Quick question regarding the def. of this function.

[Je m'appelle]

I have to find the Fourier Series of the following function

f(x) = \begin{cases} 1, & \mbox{if } 0 \leq x \leq \pi, \\ -1, & \mbox{if } 0 \leq x < 0. \end{cases}

My question is, is the above definition for the function f(x) correct? How can the function have two values at x = 0? Could it be a typo?

 

[hgfalling]

It's probably supposed to be -pi <= x < 0 in the second line.

 

[vela]

The way it appears now (second line reads 0≤x<0), no, it's not correct, but I'm guessing that's your typo, not the problem's. I assume that was supposed to be -π≤x<0.

 

[Je m'appelle]

It's probably supposed to be -pi <= x < 0 in the second line.

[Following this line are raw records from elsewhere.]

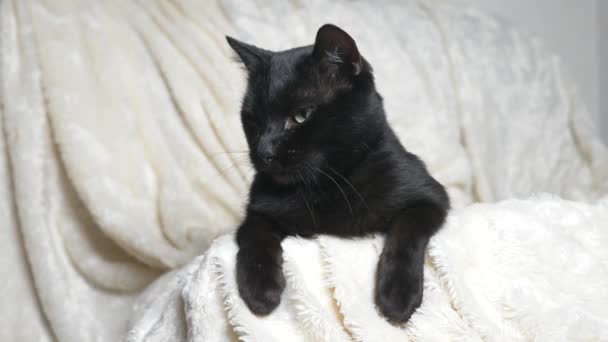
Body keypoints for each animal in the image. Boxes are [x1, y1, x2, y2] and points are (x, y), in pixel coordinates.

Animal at [226, 24, 448, 324]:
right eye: (252, 121)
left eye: (302, 115)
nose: (264, 152)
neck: (325, 185)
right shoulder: (259, 209)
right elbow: (253, 232)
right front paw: (259, 288)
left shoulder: (430, 196)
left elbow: (407, 232)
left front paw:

That's precisely what I was thinking about, I just wasn't so sure if there was some special condition or anything like that. Then it really is a typo. Thanks hgfalling.

 

[Je m'appelle]

The way it appears now (second line reads 0≤x<0), no, it's not correct, but I'm guessing that's your typo, not the problem's. I assume that was supposed to be -π≤x<0.

It has been posted exactly as it is in the problem, that was the whole point of this thread. But I can see it now that it really is a typo, I just needed a confirmation. Thanks vela.

 

[vela]

Oh, OK. It's just that your question about two values at x=0 didn't really make sense to me as there are no values of x such that 0≤x<0 (so the second line would never matter).